TASK DESCRIPTION: In the entries below, find the lines with the word "Total" and copy them.

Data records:
..........
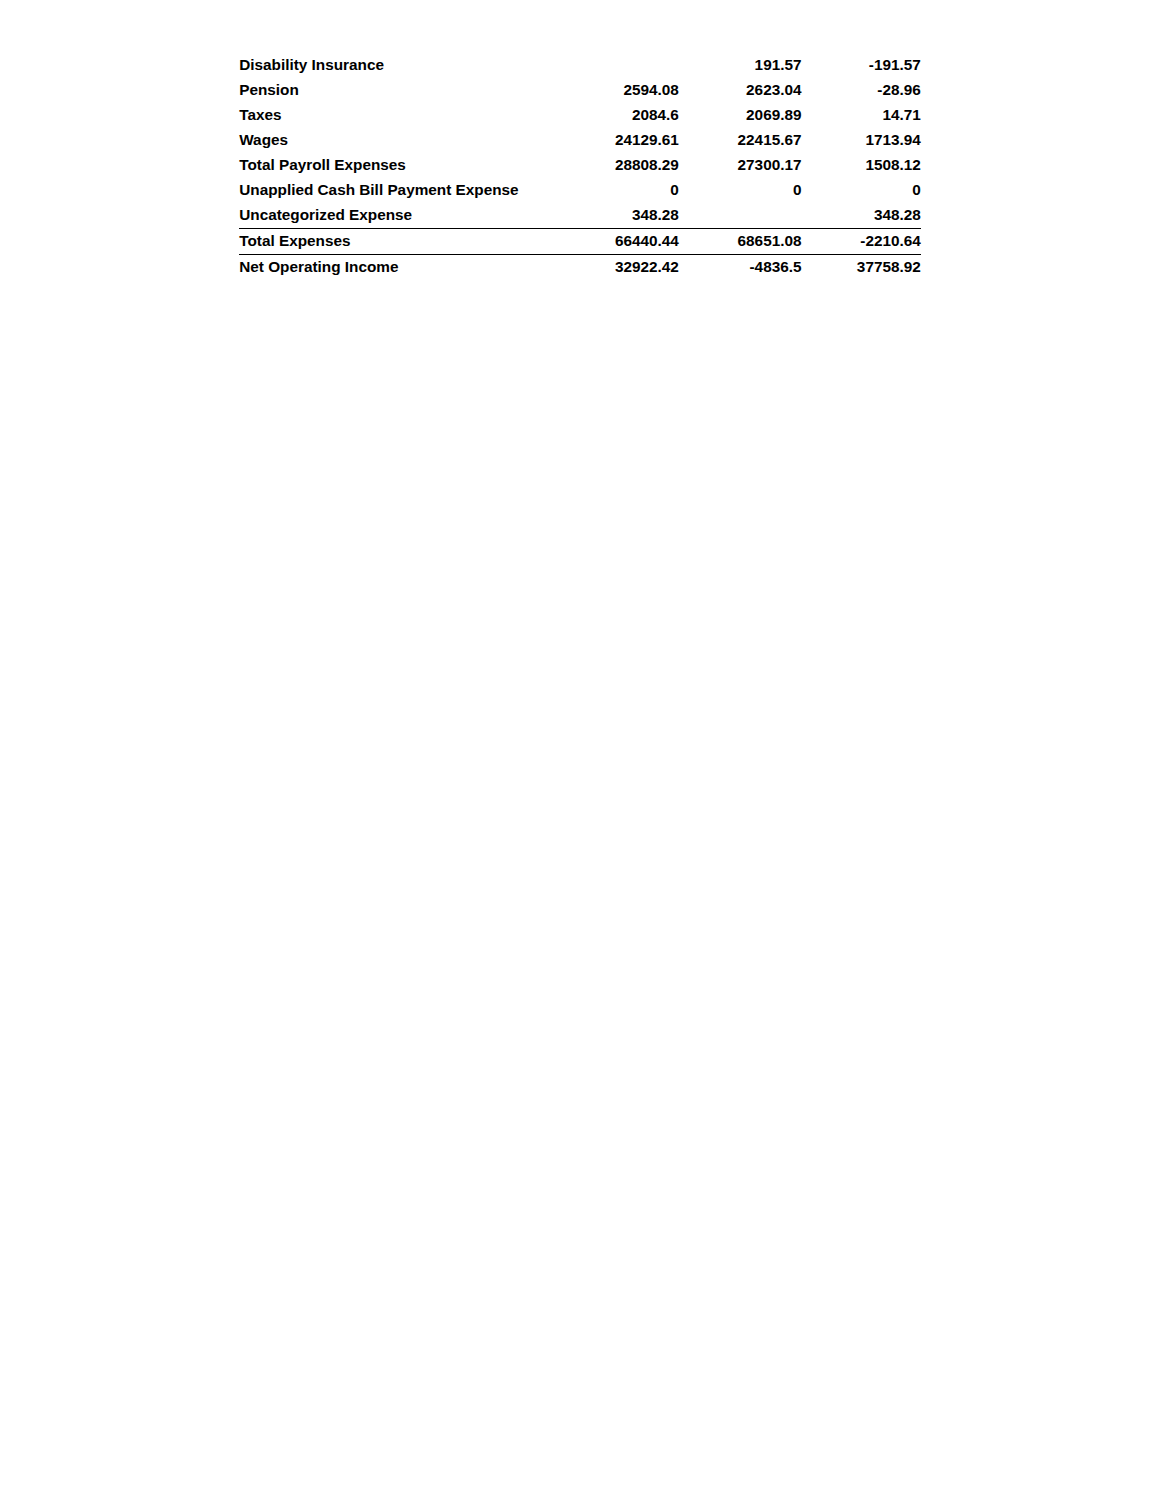| Disability Insurance | | 191.57 | -191.57 |
| Pension | 2594.08 | 2623.04 | -28.96 |
| Taxes | 2084.6 | 2069.89 | 14.71 |
| Wages | 24129.61 | 22415.67 | 1713.94 |
| Total Payroll Expenses | 28808.29 | 27300.17 | 1508.12 |
| Unapplied Cash Bill Payment Expense | 0 | 0 | 0 |
| Uncategorized Expense | 348.28 | | 348.28 |
| Total Expenses | 66440.44 | 68651.08 | -2210.64 |
| Net Operating Income | 32922.42 | -4836.5 | 37758.92 |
..........
ANSWER BOX:
| Total Payroll Expenses | 28808.29 | 27300.17 | 1508.12 |
| Total Expenses | 66440.44 | 68651.08 | -2210.64 |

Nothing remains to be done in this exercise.